S’en aller au hasard, se pencher sur le sol, gratter l’humus pour voir si, dessous, il n’y a pas quelque roche indicatrice ; fouiller la terre, la creuser pour découvrir la veine aurifère ; se dire que peut-être sous la mousse où le pied se pose gît un trésor fabuleux qui fera de soi un homme riche et puissant, il y a de quoi fournir à l’imagination un élément capiteux qui la grise, et va jusqu’à la détraquer.

Cette fièvre de l’or, Jacques Bernier l’éprouva.

Il connut cette ivresse des sens et du cerveau.

Certaines formations de rocher lui ont causé à leur seul aspect des émotions dont pourtant, il se croyait à l’abri.

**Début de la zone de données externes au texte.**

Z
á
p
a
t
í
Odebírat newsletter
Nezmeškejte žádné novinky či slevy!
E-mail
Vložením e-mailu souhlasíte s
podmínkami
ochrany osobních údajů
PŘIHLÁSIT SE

Bien des nuits d’été, sous la tente, dans le bruit assourdissant du vol des moustiques, il a fait des rêves, éveillé, où des villes fourmillantes d’activité, surgissaient là où il n’y avait aujourd’hui que désert et abandon.

Chaque matin, il partait à l’aventure, après avoir, la veille au soir, sous la lumière clignotante du fanal, tracé son itinéraire sur la carte de la région.

Une fois, il crut avoir frappé le filon.

C’était à l’intérieur des terres à six milles environ du rivage. Au déclin d’un coteau, il aperçut un effleurement rocheux et qui fuyait vers le bois.

Il s’était penché sur le sol et, de son marteau avait gratté la mousse. Une veine de quartz de dix-huit pouces de largeur se dessinait entre les murs de shiste fortement minéralisés ; tout indiquait la présence des précieux métaux.

Il ramassa quelques fragments de roche qu’il mit dans son sac et, à l’aide de sa carte et du soleil, s’orienta.

À travers bois, se guidant sur des points de repère établis au fur et à mesure, il se dirigea vers la ligne du rang. Quand il l’eut atteint, son enthousiasme s’évanouit.

À côté du poteau posé par les arpenteurs, s’en trouvait un autre sur lequel il lut gravé au couteau :

POST NO. I
Mining License
M. Cross, Haileybury.

La découverte qu’il croyait avoir faite ne lui appartenait pas. Un autre avant lui était passé qui avait « staké » le « claim ».

Sa désillusion fut de courte durée ; le pays était grand.

Il n’avait qu’à ne se pas décourager, qu’à chercher ailleurs.

L’été n’était qu’à son milieu.

Il espérait, il était convaincu que d’ici peu, il trouverait.

… Et il trouva.

Pour une fois, la chance lui sourit. Durant quelques jours, l’eau du lac lui parut plus belle, plus limpide ; le ciel lui apparut plus clair, et il respira avec une frénésie plus grande l’air qui lui semblait plus doux.